Doch das scherte zu diesem Zeitpunkt schon längst niemand mehr. Mit 19:40 lag der MBC zur Halbzeit hinten. Und allen war klar, was das bedeutet. Die zweite Hälfte in Hagen war dann auch nur wenig dazu geeignet, die Basketball-Annalen zu bereichern. Dank Mark Dorris, der vor der Pause punktlos blieb, setzte sich Phoenix bis auf 59:48 ab. Die Fans übten sich derweil in einer Teilzeit-Verbrüderung: „Hagen und der MTV!“ Die Stimmung war ein wenig ungewöhnlich, aber fraglos gut. Jeder wusste: Der MBC war zu diesem Zeitpunkt längst geschlagen.

„The final countdown“ dröhnte in der letzten Viertelpause aus den Boxen. „Will things ever be the same again?“ heißt es in dem Europe-Klassiker. Wahrscheinlich nicht. Für die Hagener Fans war das Schlussviertel auch der Abschied von einer Mannschaft, die ihnen so viel Freude bereitet hat und die so viel mehr erreicht hat, als vor Saisonbeginn selbst die kühnsten Optimisten angenommen hatten. Der 83:73-Sieg, den Hagen letztlich von der Freiwurflinie sicherte, war der 15. Erfolg in dieser Saison und katapultierte die Feuervögel auf den elften Platz. Und Ingo Freyer wäre nicht Ingo Freyer, wenn er nach dem Spiel nicht gleich gefragt hätte: „Wie hat Tübingen gespielt?“ Ganz ruhig Ingo, sie haben verloren. Platz zwölf ist schließlich nicht genug!

Trainerstimmen:

Ingo Freyer: "Ich freue mich, dass wir vor vollem Haus und in einer tollen Atmosphäre zum Abschluss gewonnen haben. Als Elfter die Saison zu beenden, ist sehr gut für uns. Es war sicher keine tolles Spiel heute. Gießen war unter Druck, aber als die anderen Ergebnisse bekannt wurden, ist die zweite Hälfte ziemlich lau verlaufen. Ich freue mich jetzt schon auf die neue Saison."
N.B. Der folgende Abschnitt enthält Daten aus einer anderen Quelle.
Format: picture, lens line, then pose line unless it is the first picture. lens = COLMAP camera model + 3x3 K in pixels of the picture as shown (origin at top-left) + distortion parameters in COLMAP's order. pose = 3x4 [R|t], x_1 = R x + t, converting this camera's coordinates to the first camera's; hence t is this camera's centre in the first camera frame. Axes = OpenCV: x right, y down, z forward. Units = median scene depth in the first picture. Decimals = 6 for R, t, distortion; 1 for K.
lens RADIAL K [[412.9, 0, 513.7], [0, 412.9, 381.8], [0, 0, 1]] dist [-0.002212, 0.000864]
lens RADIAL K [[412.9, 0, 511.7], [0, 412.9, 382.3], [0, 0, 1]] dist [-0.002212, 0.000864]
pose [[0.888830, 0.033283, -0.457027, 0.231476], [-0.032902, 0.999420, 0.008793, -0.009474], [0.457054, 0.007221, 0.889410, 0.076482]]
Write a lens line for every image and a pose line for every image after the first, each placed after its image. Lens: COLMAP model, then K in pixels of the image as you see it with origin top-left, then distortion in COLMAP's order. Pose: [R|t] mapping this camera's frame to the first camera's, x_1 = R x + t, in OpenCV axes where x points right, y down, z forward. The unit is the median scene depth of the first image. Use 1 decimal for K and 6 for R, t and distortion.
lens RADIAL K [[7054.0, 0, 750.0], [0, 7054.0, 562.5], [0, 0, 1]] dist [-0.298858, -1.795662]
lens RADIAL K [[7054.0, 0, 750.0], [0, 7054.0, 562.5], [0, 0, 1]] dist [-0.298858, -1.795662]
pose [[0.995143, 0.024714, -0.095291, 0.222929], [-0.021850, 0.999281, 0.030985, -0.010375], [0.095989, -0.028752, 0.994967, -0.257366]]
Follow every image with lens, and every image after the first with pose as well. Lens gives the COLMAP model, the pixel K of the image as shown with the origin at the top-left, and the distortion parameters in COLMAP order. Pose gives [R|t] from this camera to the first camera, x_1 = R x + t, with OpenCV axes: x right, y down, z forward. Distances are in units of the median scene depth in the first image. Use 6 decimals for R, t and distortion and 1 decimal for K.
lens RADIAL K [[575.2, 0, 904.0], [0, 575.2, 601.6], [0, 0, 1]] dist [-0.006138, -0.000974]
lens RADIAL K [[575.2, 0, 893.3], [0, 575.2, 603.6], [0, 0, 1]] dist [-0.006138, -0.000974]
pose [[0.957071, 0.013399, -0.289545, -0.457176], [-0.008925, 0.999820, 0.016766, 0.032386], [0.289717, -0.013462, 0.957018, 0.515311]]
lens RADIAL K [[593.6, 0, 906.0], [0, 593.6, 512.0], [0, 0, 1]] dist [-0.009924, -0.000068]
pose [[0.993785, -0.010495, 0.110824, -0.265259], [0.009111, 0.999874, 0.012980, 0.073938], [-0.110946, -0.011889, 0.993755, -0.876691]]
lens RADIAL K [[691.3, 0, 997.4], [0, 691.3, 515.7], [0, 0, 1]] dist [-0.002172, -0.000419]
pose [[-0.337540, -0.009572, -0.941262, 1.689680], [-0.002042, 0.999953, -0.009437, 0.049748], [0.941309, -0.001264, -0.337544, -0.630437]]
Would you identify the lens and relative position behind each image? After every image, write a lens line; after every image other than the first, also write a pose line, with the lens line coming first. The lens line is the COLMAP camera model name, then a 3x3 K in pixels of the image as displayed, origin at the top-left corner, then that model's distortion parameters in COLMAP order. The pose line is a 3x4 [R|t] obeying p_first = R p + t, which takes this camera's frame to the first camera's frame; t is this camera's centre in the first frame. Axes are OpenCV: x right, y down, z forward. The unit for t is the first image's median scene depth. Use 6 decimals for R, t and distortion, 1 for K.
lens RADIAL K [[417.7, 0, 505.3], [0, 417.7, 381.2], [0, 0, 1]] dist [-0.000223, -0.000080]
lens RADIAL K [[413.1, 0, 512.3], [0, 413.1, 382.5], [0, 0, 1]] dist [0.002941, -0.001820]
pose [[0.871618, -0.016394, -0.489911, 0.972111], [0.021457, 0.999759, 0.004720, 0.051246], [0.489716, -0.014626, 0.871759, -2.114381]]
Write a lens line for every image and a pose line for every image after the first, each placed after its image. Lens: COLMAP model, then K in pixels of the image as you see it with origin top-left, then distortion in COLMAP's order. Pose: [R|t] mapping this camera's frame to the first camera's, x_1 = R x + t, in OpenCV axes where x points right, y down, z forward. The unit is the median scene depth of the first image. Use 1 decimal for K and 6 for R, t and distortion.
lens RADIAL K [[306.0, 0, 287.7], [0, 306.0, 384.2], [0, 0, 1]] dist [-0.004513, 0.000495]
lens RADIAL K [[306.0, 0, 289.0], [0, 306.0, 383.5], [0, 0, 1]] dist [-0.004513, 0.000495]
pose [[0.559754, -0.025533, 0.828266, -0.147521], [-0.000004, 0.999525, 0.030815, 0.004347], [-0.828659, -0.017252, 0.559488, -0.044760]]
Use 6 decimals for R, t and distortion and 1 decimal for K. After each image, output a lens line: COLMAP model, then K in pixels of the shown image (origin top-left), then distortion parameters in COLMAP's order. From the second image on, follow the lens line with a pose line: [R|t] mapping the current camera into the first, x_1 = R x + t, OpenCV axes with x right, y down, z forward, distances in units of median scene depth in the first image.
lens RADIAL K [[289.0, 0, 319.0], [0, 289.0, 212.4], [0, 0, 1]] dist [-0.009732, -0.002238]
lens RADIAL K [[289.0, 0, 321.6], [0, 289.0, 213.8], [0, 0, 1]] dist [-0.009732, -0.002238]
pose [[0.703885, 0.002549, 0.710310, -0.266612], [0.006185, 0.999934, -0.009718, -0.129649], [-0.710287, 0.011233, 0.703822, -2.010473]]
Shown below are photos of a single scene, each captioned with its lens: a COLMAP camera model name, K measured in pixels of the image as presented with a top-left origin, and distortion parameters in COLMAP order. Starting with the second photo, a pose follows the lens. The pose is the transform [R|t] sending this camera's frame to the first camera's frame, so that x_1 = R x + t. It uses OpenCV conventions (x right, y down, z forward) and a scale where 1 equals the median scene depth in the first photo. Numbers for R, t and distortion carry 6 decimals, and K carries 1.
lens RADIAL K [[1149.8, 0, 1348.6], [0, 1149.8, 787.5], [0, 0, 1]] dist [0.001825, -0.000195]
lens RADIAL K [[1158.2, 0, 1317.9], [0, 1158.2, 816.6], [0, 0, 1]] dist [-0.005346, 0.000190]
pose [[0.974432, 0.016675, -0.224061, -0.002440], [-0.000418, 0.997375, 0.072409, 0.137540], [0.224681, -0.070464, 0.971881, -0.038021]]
Steven Key: "Unser Ziel war es, sehr aggressiv zu spielen. Wir haben vielleicht ein paar Pfiffe zu wenig bekommen. Für uns ist es wichtig, aggressiv zu spielen, sonst bekommen wir Probleme wie im zweiten Viertel. Hagen ist ungeheuer stark im Eins-gege-Eins, sie haben unglaubliche Würfe getroffen. Auch wenn wir verloren haben: Wir bleiben drin! Und wir können neu anfangen in der nächsten Saison. Wenn wir da spielen wie zuletzt, werden wir besser abschneiden. Ob ich dann noch der Trainer sein werde, steht noch nicht fest."

Phoenix Hagen: Bell (26/4), Dorris (15), Burtschi (13/2), Pryor (8), Jonusas (8/2), Kruel (6), Terwilliger (5/1), Seward (2).

LTi GIESSEN 46ers: Smith (16/1), Ovcina (16), Peacock (11, 10 Reb.), Brooks (10), Jeffers (9/1), Freese (6), Jordan (5/1), Perl, Schwartz, Baumann.

Stationen: 12:10 (5.), 21:22 (10.), 37:30 (15.), 45:40 (20.), 51:46 (25.),
62:54 (30.), 68:61 (35.), 83:73 (40.).